Following a twenty six-year tenure at the Thornton School of Music of the University of Southern California, Hartke became the head of Oberlin Conservatory's composition department on July 1, 2015.

==Life==
Hartke was born in Orange, New Jersey. He studied at Yale University, the University of Pennsylvania, and the University of California, Santa Barbara. From 1984 to 1985, he was Fulbright Professor at the Universidade de São Paulo, Brazil. He joined the faculty of the Thornton School of Music at the University of Southern California in 1987. He was composer in residence at the Los Angeles Chamber Orchestra from 1988 to 1992. In 2015, he took Emeritus status at USC when he moved to Oberlin Conservatory to chair its composition department.
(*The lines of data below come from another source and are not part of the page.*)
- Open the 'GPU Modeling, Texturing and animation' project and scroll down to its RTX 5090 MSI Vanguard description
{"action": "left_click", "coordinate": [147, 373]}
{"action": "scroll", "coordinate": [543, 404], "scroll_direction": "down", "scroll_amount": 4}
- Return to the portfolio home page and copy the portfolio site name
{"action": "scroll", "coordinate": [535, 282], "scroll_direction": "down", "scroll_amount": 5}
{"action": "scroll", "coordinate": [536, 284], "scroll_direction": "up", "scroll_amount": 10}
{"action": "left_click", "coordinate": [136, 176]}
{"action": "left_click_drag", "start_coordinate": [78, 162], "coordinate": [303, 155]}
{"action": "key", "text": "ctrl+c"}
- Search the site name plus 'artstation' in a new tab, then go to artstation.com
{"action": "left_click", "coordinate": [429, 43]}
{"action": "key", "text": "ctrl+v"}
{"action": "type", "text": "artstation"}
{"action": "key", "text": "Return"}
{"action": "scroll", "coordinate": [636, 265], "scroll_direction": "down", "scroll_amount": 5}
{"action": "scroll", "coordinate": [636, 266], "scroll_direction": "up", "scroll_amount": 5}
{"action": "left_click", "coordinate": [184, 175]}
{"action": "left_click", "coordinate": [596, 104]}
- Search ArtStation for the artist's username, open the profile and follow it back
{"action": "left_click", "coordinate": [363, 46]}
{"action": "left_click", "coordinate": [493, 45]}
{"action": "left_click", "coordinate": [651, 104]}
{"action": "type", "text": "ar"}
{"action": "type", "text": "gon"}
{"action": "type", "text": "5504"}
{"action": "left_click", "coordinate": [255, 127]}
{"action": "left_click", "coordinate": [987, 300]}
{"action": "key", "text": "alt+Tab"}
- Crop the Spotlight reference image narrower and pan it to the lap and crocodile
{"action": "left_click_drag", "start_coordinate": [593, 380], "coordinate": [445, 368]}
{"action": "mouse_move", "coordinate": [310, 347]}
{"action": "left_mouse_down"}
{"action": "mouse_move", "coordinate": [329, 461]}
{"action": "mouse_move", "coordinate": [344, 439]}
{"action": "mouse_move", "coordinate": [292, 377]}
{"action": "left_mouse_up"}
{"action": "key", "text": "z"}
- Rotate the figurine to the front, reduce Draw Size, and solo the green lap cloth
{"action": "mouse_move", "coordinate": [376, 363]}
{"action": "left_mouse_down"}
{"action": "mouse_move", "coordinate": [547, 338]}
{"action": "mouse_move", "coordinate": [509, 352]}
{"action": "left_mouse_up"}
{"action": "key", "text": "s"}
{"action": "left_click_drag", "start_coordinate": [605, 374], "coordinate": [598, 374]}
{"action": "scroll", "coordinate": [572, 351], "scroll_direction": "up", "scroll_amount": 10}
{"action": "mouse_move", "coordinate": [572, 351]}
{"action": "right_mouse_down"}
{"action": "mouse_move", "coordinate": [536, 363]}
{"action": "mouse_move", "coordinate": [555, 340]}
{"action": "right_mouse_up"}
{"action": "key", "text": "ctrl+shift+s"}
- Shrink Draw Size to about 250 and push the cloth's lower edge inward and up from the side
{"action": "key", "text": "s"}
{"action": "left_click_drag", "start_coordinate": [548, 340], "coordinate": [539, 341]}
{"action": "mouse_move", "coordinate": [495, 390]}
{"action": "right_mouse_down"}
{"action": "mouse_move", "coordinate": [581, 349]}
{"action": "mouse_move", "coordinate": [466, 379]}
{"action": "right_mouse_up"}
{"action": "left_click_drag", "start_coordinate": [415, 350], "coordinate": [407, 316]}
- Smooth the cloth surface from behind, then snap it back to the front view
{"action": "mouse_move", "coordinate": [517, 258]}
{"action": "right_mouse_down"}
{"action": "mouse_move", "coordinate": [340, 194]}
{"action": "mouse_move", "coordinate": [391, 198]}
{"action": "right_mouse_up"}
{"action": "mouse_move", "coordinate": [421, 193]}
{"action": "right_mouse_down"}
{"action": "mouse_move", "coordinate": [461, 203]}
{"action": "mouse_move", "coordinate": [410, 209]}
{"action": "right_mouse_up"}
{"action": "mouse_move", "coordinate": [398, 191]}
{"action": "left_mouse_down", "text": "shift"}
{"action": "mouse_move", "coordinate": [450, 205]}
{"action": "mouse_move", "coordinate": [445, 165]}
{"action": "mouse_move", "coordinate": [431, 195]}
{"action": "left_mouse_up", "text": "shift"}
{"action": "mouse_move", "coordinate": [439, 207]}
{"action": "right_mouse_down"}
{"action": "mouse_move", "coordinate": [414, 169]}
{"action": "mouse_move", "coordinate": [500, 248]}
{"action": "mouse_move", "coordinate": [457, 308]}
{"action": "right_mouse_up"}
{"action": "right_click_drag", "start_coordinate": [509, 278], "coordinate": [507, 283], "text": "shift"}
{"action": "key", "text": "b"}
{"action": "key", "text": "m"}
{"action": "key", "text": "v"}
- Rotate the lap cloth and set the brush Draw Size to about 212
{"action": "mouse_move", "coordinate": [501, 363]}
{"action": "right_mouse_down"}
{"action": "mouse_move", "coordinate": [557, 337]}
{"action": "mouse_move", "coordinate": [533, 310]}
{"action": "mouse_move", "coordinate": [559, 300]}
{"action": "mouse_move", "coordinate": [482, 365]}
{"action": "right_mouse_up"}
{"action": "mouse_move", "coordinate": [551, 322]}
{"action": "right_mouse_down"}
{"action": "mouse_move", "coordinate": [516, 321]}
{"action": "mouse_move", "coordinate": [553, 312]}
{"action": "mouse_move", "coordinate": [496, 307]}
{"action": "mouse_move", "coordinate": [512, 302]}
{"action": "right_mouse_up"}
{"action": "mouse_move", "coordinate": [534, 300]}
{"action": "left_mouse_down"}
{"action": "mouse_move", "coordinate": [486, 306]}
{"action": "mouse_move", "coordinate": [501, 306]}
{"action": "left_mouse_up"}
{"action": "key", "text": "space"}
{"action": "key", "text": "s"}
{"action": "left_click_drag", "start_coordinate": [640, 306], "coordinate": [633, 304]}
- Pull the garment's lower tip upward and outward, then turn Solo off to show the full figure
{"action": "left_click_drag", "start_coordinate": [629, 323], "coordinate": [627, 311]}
Hartke has received commissions from numerous groups, including the Orpheus Chamber Orchestra for the new Brandenburg Project, Glimmerglass Opera (for The Greater Good, or the Passion of Boule de Suif), the New York Philharmonic, the National Symphony Orchestra, and the Hilliard Ensemble. He received a Guggenheim Fellowship in 1997, a Charles Ives Prize from the American Academy of Arts and Letters in 2004, and the Charles Ives Opera Prize from the American Academy of Arts and Letters in 2008. His composition Meanwhile – Incidental Music to Imaginary Puppet Plays won a Grammy Award for Best Contemporary Classical Composition in 2013.

Hartke's musical influences include Stravinsky, medieval music, Tudor church music, bebop, gagaku, gamelan, other non-Western musics, and his teachers Leonardo Balada and George Rochberg.

Stephen Hartke lives in Oberlin, Ohio, with his wife Lisa Stidham and their son Sandy.